The 10 leading causes of death stayed the same as in 2014, but eight out of those 10 causes saw upticks in 2015. For example, the age-related death rate from heart disease rose 0.9 percent, which is still a lot because heart disease is the No. 1 killer of Americans. Alzheimer's deaths rose by 15.7 percent, and deaths from unintentional injuries rose 6.7 percent. (The Washington Post notes that you shouldn't be too spooked about the Alzheimer's spike, though, because that likely comes from more people simply reporting it.) The only leading cause of death to see a decrease was cancer, which is the second highest cause of death.

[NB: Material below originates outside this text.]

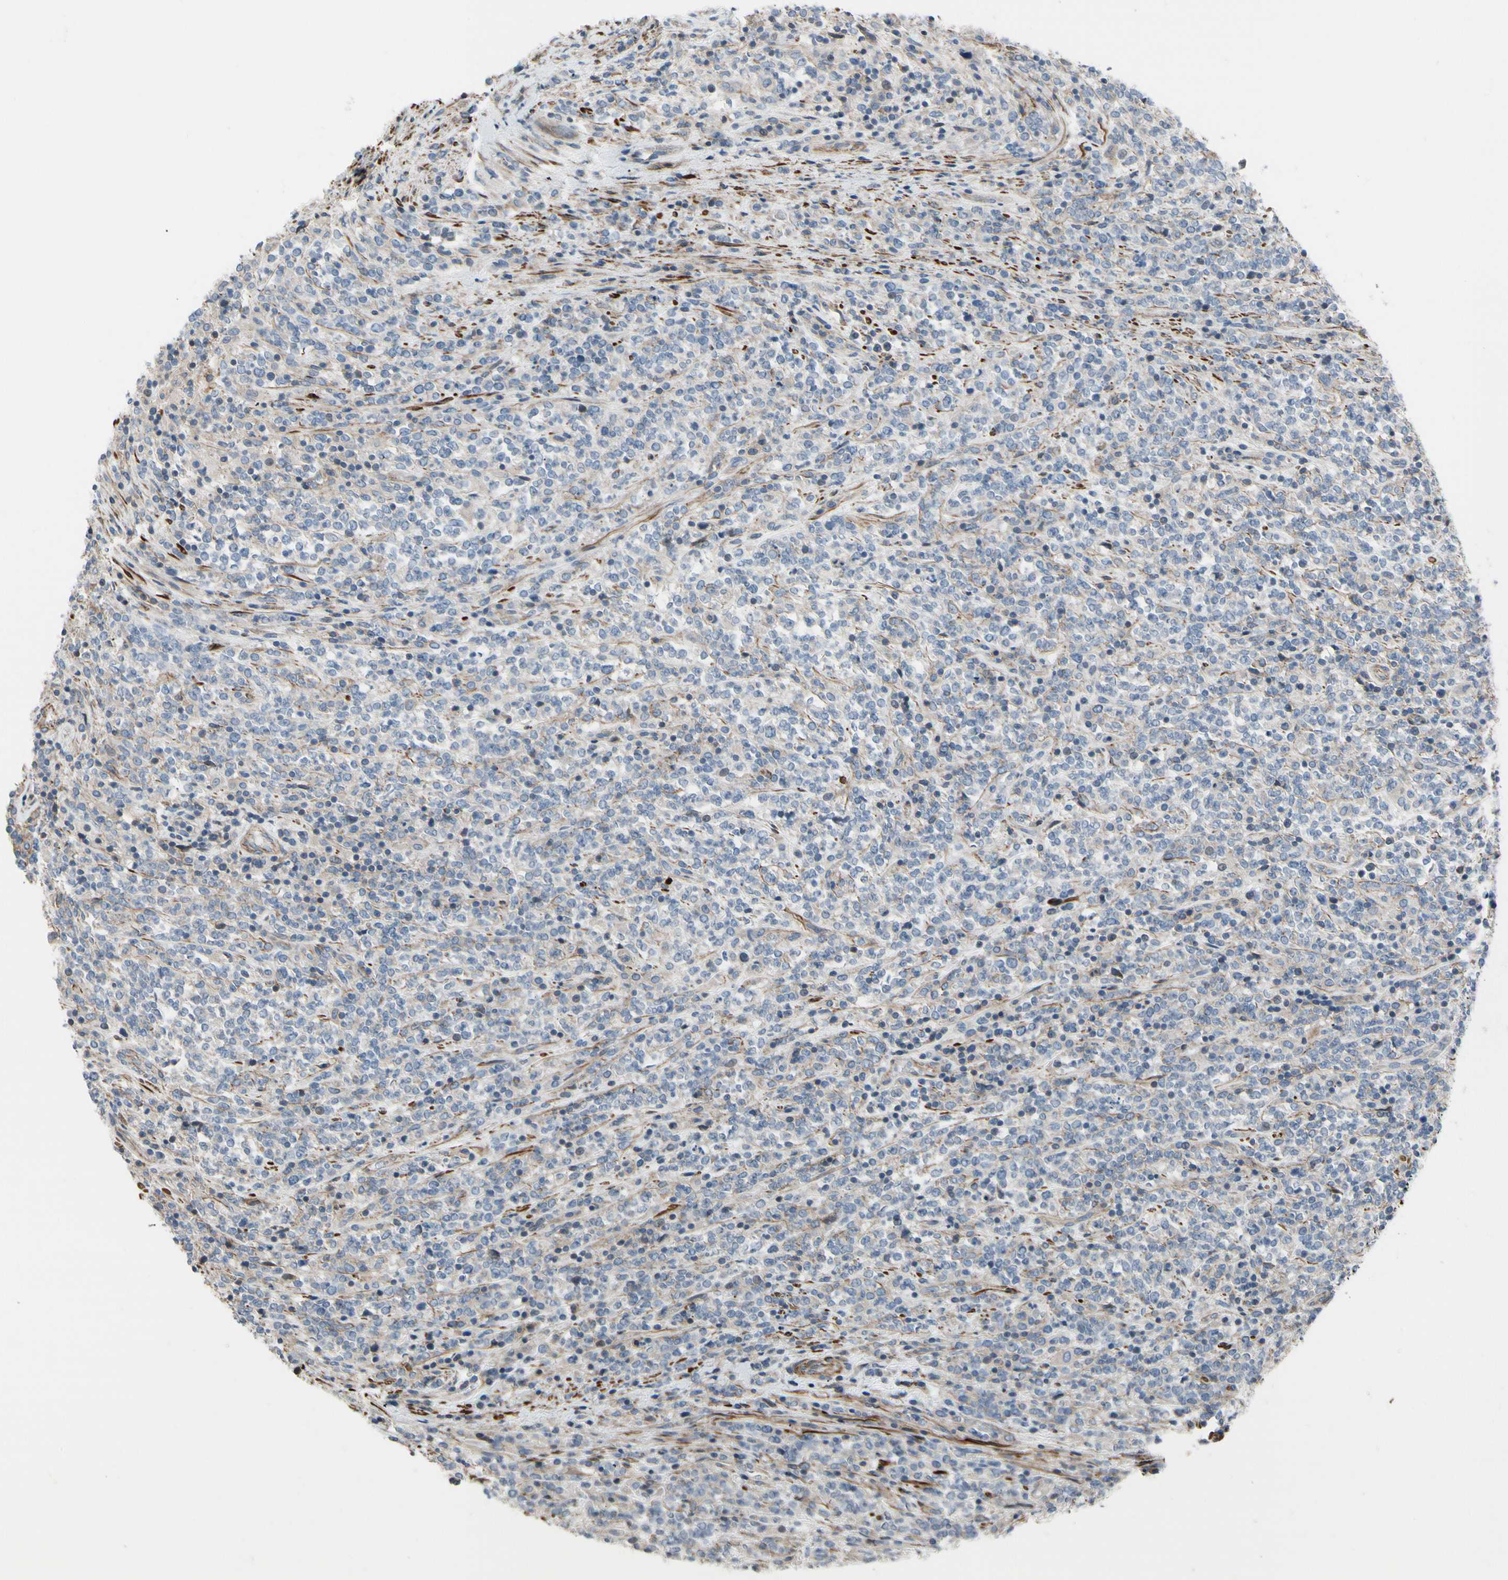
{"staining": {"intensity": "negative", "quantity": "none", "location": "none"}, "tissue": "lymphoma", "cell_type": "Tumor cells", "image_type": "cancer", "snomed": [{"axis": "morphology", "description": "Malignant lymphoma, non-Hodgkin's type, High grade"}, {"axis": "topography", "description": "Soft tissue"}], "caption": "The photomicrograph reveals no significant positivity in tumor cells of malignant lymphoma, non-Hodgkin's type (high-grade).", "gene": "TPM1", "patient": {"sex": "male", "age": 18}}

The Wall Street Journal reports that these new statistics might be a result of the obesity epidemic. Obesity leads to increases in hypertension, diabetes, and other heart problems, which could now be contributing to a shorter life expectancy. "We're reaping what we've sown," Donald Lloyd-Jones, head of preventive medicine at Northwestern University's Feinberg School of Medicine, told the newspaper. "It's a clear causal chain."